**Your goal**
Please copy every one of the lines below character for character, keeping each line break where it is.

START Records supplied

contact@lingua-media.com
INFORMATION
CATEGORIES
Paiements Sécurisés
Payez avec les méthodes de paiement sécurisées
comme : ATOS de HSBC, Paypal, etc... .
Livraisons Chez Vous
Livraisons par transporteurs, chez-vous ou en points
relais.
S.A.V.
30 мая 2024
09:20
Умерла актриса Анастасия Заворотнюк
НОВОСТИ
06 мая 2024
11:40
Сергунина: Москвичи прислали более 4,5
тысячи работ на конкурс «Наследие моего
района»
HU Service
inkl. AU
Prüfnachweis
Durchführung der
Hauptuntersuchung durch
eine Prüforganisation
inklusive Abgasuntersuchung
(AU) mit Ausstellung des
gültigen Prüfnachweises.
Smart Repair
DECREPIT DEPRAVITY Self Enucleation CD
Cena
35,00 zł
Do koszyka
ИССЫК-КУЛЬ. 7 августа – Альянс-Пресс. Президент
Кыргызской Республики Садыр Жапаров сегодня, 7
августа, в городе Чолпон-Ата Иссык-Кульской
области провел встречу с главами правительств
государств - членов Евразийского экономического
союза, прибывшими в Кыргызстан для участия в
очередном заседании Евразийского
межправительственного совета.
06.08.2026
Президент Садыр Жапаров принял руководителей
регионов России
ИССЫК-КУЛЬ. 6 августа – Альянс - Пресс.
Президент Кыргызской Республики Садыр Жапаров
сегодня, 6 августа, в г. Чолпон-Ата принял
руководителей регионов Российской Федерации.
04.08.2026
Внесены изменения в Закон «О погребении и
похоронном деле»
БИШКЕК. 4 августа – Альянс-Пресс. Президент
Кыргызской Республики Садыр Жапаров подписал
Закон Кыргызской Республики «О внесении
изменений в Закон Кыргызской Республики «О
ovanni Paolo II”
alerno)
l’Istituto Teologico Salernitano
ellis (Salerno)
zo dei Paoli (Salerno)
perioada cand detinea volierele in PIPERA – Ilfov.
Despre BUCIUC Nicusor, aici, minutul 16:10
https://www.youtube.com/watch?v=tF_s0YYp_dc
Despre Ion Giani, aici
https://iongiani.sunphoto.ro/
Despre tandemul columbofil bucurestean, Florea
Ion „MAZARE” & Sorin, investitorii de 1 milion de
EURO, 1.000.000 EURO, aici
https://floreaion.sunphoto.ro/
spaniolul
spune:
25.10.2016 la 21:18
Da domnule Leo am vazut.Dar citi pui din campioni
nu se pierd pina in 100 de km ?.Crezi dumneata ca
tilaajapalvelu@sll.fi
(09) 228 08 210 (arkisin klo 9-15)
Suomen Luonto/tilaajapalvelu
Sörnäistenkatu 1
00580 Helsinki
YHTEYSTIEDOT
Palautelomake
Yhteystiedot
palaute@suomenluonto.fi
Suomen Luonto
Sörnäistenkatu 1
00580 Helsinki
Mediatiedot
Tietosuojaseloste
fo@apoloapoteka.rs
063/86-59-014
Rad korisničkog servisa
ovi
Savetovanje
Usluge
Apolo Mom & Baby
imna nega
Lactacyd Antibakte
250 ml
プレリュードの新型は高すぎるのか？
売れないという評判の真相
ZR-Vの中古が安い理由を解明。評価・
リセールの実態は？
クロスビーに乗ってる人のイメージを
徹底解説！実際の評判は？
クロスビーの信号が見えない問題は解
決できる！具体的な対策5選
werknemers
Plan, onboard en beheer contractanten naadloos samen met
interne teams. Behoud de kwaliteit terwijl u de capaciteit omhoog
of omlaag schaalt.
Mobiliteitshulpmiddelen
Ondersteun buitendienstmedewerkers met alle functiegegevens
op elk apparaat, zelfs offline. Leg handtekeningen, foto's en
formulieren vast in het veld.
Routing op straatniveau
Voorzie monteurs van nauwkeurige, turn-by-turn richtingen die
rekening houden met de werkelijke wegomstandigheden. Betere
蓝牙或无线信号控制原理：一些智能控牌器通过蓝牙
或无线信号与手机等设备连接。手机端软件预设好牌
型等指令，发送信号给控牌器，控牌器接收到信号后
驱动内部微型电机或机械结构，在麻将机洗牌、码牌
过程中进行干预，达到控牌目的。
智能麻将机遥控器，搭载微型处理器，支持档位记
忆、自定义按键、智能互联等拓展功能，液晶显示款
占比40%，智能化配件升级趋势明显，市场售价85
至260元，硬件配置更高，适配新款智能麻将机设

END Records supplied

**Answer to this problem**
contact@lingua-media.com
INFORMATION
CATEGORIES
Paiements Sécurisés
Payez avec les méthodes de paiement sécurisées
comme : ATOS de HSBC, Paypal, etc... .
Livraisons Chez Vous
Livraisons par transporteurs, chez-vous ou en points
relais.
S.A.V.
30 мая 2024
09:20
Умерла актриса Анастасия Заворотнюк
НОВОСТИ
06 мая 2024
11:40
Сергунина: Москвичи прислали более 4,5
тысячи работ на конкурс «Наследие моего
района»
HU Service
inkl. AU
Prüfnachweis
Durchführung der
Hauptuntersuchung durch
eine Prüforganisation
inklusive Abgasuntersuchung
(AU) mit Ausstellung des
gültigen Prüfnachweises.
Smart Repair
DECREPIT DEPRAVITY Self Enucleation CD
Cena
35,00 zł
Do koszyka
ИССЫК-КУЛЬ. 7 августа – Альянс-Пресс. Президент
Кыргызской Республики Садыр Жапаров сегодня, 7
августа, в городе Чолпон-Ата Иссык-Кульской
области провел встречу с главами правительств
государств - членов Евразийского экономического
союза, прибывшими в Кыргызстан для участия в
очередном заседании Евразийского
межправительственного совета.
06.08.2026
Президент Садыр Жапаров принял руководителей
регионов России
ИССЫК-КУЛЬ. 6 августа – Альянс - Пресс.
Президент Кыргызской Республики Садыр Жапаров
сегодня, 6 августа, в г. Чолпон-Ата принял
руководителей регионов Российской Федерации.
04.08.2026
Внесены изменения в Закон «О погребении и
похоронном деле»
БИШКЕК. 4 августа – Альянс-Пресс. Президент
Кыргызской Республики Садыр Жапаров подписал
Закон Кыргызской Республики «О внесении
изменений в Закон Кыргызской Республики «О
ovanni Paolo II”
alerno)
l’Istituto Teologico Salernitano
ellis (Salerno)
zo dei Paoli (Salerno)
perioada cand detinea volierele in PIPERA – Ilfov.
Despre BUCIUC Nicusor, aici, minutul 16:10
https://www.youtube.com/watch?v=tF_s0YYp_dc
Despre Ion Giani, aici
https://iongiani.sunphoto.ro/
Despre tandemul columbofil bucurestean, Florea
Ion „MAZARE” & Sorin, investitorii de 1 milion de
EURO, 1.000.000 EURO, aici
https://floreaion.sunphoto.ro/
spaniolul
spune:
25.10.2016 la 21:18
Da domnule Leo am vazut.Dar citi pui din campioni
nu se pierd pina in 100 de km ?.Crezi dumneata ca
tilaajapalvelu@sll.fi
(09) 228 08 210 (arkisin klo 9-15)
Suomen Luonto/tilaajapalvelu
Sörnäistenkatu 1
00580 Helsinki
YHTEYSTIEDOT
Palautelomake
Yhteystiedot
palaute@suomenluonto.fi
Suomen Luonto
Sörnäistenkatu 1
00580 Helsinki
Mediatiedot
Tietosuojaseloste
fo@apoloapoteka.rs
063/86-59-014
Rad korisničkog servisa
ovi
Savetovanje
Usluge
Apolo Mom & Baby
imna nega
Lactacyd Antibakte
250 ml
プレリュードの新型は高すぎるのか？
売れないという評判の真相
ZR-Vの中古が安い理由を解明。評価・
リセールの実態は？
クロスビーに乗ってる人のイメージを
徹底解説！実際の評判は？
クロスビーの信号が見えない問題は解
決できる！具体的な対策5選
werknemers
Plan, onboard en beheer contractanten naadloos samen met
interne teams. Behoud de kwaliteit terwijl u de capaciteit omhoog
of omlaag schaalt.
Mobiliteitshulpmiddelen
Ondersteun buitendienstmedewerkers met alle functiegegevens
op elk apparaat, zelfs offline. Leg handtekeningen, foto's en
formulieren vast in het veld.
Routing op straatniveau
Voorzie monteurs van nauwkeurige, turn-by-turn richtingen die
rekening houden met de werkelijke wegomstandigheden. Betere
蓝牙或无线信号控制原理：一些智能控牌器通过蓝牙
或无线信号与手机等设备连接。手机端软件预设好牌
型等指令，发送信号给控牌器，控牌器接收到信号后
驱动内部微型电机或机械结构，在麻将机洗牌、码牌
过程中进行干预，达到控牌目的。
智能麻将机遥控器，搭载微型处理器，支持档位记
忆、自定义按键、智能互联等拓展功能，液晶显示款
占比40%，智能化配件升级趋势明显，市场售价85
至260元，硬件配置更高，适配新款智能麻将机设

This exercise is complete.